One era closed and another began yesterday as the Federal Trade Commission announced the end of its ballyhooed probe of television advertising directed at children.
Hours later Reagan administration economist James C. Miller III became the agency's new chairman, taking the oath of office from Vice President George Bush.
The timing of the two events was not intentional. But perhaps no two occurrences better symbolized the end of the activist era of the FTC than the close of the "kidvid" matter -- a pet project of Miller's predecessor, former FTC Chairman Michael Pertschuk -- and Miller's formal arrival at the agency's Pennsylvania Avenue headquarters.
The commission staff threw in the towel on the "kidvid" probe six months ago, recommending that the agency abandon the project. A ban on advertising aimed at children "would have such a limited scope that it could not be an effective remedy," the FTC staff said at the time.
The language when the project began was different. "Never before has there been a a better opportunity to help change a system that permits children to be manipulated for private gain," said Peggy Charren, president of Action for Children's Television (ACT), in 1978 when the pressure on the FTC was at its zenith.
But the coalition of 46 health, education and other activist groups fighting for the matter was ultimately overwhelmed by the nation's changing mood toward regulation and a well-heeled coalition of candy, cereal and broadcasting interests.
The business lobby also put a roadblock in the case by charging that Pertschuk had prejudged the matter in speeches and interviews.

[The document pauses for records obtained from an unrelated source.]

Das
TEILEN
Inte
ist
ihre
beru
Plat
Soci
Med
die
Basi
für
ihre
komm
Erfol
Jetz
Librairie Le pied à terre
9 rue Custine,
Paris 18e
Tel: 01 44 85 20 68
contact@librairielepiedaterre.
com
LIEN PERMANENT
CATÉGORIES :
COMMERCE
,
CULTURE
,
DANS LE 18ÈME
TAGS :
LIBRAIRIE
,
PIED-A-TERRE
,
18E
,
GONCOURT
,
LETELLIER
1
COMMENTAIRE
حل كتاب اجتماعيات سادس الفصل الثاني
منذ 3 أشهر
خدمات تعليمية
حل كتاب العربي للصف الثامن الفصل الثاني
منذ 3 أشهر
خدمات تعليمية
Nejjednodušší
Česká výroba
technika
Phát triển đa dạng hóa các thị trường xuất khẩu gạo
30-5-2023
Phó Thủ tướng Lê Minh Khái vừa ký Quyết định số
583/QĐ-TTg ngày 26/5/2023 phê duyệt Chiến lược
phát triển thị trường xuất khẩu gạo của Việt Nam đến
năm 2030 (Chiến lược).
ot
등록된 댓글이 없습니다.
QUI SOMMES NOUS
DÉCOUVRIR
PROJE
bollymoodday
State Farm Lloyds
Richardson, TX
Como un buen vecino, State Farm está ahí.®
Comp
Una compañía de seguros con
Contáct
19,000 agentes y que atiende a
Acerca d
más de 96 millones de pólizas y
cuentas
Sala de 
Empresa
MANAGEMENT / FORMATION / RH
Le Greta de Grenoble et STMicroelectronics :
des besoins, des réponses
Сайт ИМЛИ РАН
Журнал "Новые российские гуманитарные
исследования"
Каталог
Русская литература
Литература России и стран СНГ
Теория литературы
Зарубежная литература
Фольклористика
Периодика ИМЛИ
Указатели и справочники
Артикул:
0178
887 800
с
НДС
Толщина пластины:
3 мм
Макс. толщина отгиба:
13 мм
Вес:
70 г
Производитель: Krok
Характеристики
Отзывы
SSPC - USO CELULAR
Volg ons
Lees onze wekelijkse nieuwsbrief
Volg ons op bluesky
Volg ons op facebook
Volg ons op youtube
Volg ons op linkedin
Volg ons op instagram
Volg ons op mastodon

Although a federal judge upheld the industry charge, Pertschuk was later cleared by an appeals court. He withdrew from the case because of the controversy.
The business opposition also convinced members of Congress during last year's bruising fight over the FTC's future that the children's advertising effort was misguided. The proceeding was suspended and never resumed.
"We're not surprised when the Reagan administration's middle name is deregulation," said Nancy Dietz, an ACT legal assistant, who said the group was considering a legal appeal of the FTC decision.
The case began in 1977 after ACT and the Center for Science in the Public Interest petitioned the FTC to take a look at television ads for children.
The FTC staff recommended that the FTC propose a ban on commercials aimed at children "too young to understand the selling purpose" of advertising, a ban on ads for highly sugared products aimed at viewers under the age of 12 and the establishment by advertisers of a fund to promote nutritional advice.
The current three-member FTC, minus Pertschuk and Miller, showed little stomach for the far-reaching goals sought by Charren's group. The goals, if achieved, would have changed the look of children's television.
"In short, the commission's review of the rulemaking record developed thus far clearly indicates that a major commitment of the commission's resources would be required to continue this proceeding, resources which would necessarily have to be diverted from other pressing enforcement priorities," the FTC said yesterday.
Miller has been a frequent critic of FTC activities. As chairman of the administration's FTC transition team, he proposed in a report for the White House that the commission "terminate all cases based on 'social theories' and consider guidelines to staff concerning future proposals."
Clearly, the "kidvid" case was based, in part, on social theory -- a concern for the health and welfare of the nation's children that went beyond the FTC's traditional role. But the case also helped win for the FTC the pundits' title of "national nanny," as critics suggested the agency was attempting to play parent for America's young.
The case may signal an end for the FTC effort, but ACT vows to continue to fight unfair children's advertising. "We will continue to work to reduce advertising time on children's television, and we will work to insure that cable television is a commercial-free alternative," Dietz said.